Your assignment – Extend the forum thread on simple data orchestration tools, picking up after its final reply.

Exercise text –
[HN Gopher] Ask HN: What is the simplest data orchestration tool...
___________________________________________________________________
Ask HN: What is the simplest data orchestration tool you've worked
with?
Along the lines of Airflow, Prefect, Dagster, Argo, etc. What
produced the least WTF per minute?
Author : chordol
Score : 31 points
Date : 2025-03-21 19:24 UTC (3 hours ago)
| PaulHoule wrote:
| Straightforward programs in languages like Java, Python, etc.
|
| The tools you describe all have the endpoint "you can't get there
| from here" and the only difference is if it takes you 5 seconds,
| 5 minutes, 5 days, 5 weeks or 5 months to learn that.
| vitorbaptistaa wrote:
| My experience entails:
|
| * Luigi -- extensive usage (4y+)
|
| * Makefiles -- (15y+)
|
| * GitHub Actions -- (4y+)
|
| * Airflow -- little usage (<6 months)
|
| * Dagster -- very little, just trying it out
|
| * Prefect -- just followed tutorial
|
| Although it lacks a lot of the monitoring and advanced web ui
| other platforms have (maybe because of it), Luigi is the simplest
| to reason about IMHO.
|
| For a new project that will require complex orchestrations, I'd
| probably go with Dagster or Prefect nowadays. Dagster seems more
| complex and more powerful with its data lineage functionality,
| but I have very little experience with either tool.
|
| If it's a simple project, a mix of Makefiles + GH Actions can
| work well.
| vector_spaces wrote:
| Is there anything even more lightweight, where you don't have
| to write your code any differently? For instance, say I have 10
| jobs that don't depend on each other, all of them pretty small.
|
| Dagster and even Luigi feel like overkill but I'd still like to
| plug those into a unified interface where I can view previous
| runs, mainly logs and exit codes. Being able to do some light
| job configuration or add retries would be nice but not
| required. For the moment I just use a logging handler that
| writes to a database table and that's fine
| disgruntledphd2 wrote:
| I think that Airflow 2 implemented a decorator mode which you
| can just use on functions.
|
| Honestly, just use airflow, it has its issues but it sucks in
| well known and predictable ways.
| cicdw wrote:
| One of the goals of Prefect's SDK is to be minimally invasive
| from a code-standpoint (in the simplest case you only need
| two lines to convert a script to a `flow`). Our deployment
| model also makes infrastructure job config a first-class
| citizen so you might have a good time trying it out.
| (disclosure: work at Prefect)

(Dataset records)

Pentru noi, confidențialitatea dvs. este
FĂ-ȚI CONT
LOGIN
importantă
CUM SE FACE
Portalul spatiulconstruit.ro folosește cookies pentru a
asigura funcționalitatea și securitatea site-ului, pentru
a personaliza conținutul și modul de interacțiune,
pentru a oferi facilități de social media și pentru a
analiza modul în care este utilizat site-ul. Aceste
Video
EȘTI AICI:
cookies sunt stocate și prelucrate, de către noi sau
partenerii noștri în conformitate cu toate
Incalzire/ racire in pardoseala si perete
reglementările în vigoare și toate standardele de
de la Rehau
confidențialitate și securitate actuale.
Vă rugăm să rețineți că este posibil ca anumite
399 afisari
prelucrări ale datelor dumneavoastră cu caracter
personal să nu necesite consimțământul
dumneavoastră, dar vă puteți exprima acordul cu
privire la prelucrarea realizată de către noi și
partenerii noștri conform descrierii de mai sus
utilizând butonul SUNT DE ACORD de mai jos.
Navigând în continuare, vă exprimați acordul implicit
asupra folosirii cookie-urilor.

Final answer –
| recursive4 wrote:
| Either Perfect or Dagster. FWIW, the Dagster team is actively
| reducing the learning curve with each release.
| rasmusab wrote:
| Pure python scripts, maybe using the #%%-convention
| (https://code.visualstudio.com/docs/python/jupyter-support-py...)
| so you get the best of both notebooks and scripts, in a right-
| sized instance/container/machine. And if you need to run jobs in
| parallel, then orchestrate using make, like so:
| https://www.sumsar.net/blog/makefile-recipe-python-data-pipe...
| niwtsol wrote:
| Yeah, I love this -- pure Python with cron or periodic tasks
| (e.g., Django) works great. Celery task for parallelization,
| and if you pipe logs/alerts into a Slack channel, you can
| actually get really far without needing a "proper"
| orchestration layer.
|
| I recently took over an Airflow system from a former colleague,
| and in our case, it's just overly complex for what's really a
| pretty simple data flow.
| myfakebadcode wrote:
| I've been using airflow for quite some time. Due to the maturity
| of where we are at, and while I've tested other solutions, I
| don't really see changing things.
| scary-size wrote:
| We've migrated to Flyte. Mostly using the Java/Scala API which
| can be a bit verbose. The official Python API is actually easy on
| the eyes.
| fforflo wrote:
| Makefile with make2graph to visualize DAGs.
| fmariluis wrote:
| If you're inside AWS, have a fully containerized workflow and/or
| can run some tasks in Lambda, Step Functions is probably ok? I
| personally prefer Airflow, but I wouldn't say is the 'simplest
| data orchestration tool'.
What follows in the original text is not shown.